The "proof" is by contradiction:
Assume that the sum of two irrational numbers a and b is rational.
Then we can write
$$ a + b = \frac{x}{y} $$
$$ \implies a + b + a – a = \frac{x}{y} $$
$$ \implies 2a + (b – a) = \frac{x}{y} $$
$$ \implies 2a = \frac{x}{y} + (-1)(b + (-1)(a)) $$
-> from our assumption that the sum of two irrational numbers is rational, it follows that $(b + (-1)(a))$ is rational
-> therefore, the right side is rational, being the sum of two rational numbers
-> but the left side, $2a$, is irrational, because the product of a rational and irrational number is irrational
-> this is a contradiction; since assuming that the sum of two irrational numbers is rational leads to a contradiction, the sum of two irrational numbers must be irrational.
Best Answer
To say that it is not true that all swans are white does not mean that all swans are non-white; it only means that at least one swan is non-white.

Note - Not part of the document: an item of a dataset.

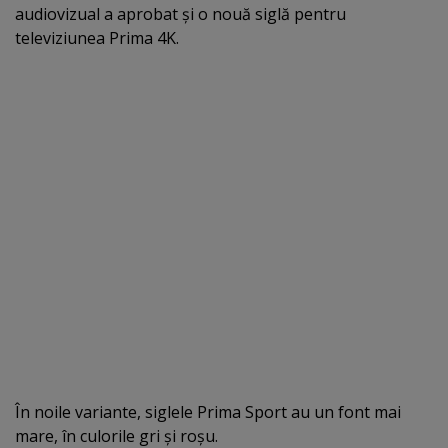
audiovizual a aprobat şi o nouă siglă pentru
televiziunea Prima 4K.
În noile variante, siglele Prima Sport au un font mai
mare, în culorile gri şi roşu.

Similarly, to say that it is not true that every sum of two irrational numbers is irrational does not mean that every sum of two irrational numbers is rational; it only means that at least one sum of two irrational numbers is rational.
You start by assuming, not that the sum of (every) two irrational numbers is rational, but rather that the sum of two irrational numbers $a$ and $b$ is rational, i.e. that there is one instance of two irrational numbers whose sum is rational.
That assumption is true. For example: If $a=\pi$ and $b=4-\pi,$ then the sum of the two irrational numbers $a$ and $b$ is the rational number $4.$ And the sum of the two irrational numbers $a$ and $-b$ is the irrational number $2\pi-4.$ The fact that the sum of two irrational numbers $a$ and $b$ is rational does not mean that the sum of the two irrational numbers $a$ and $-b$ is rational, nor that any other sum of two irrational numbers is rational.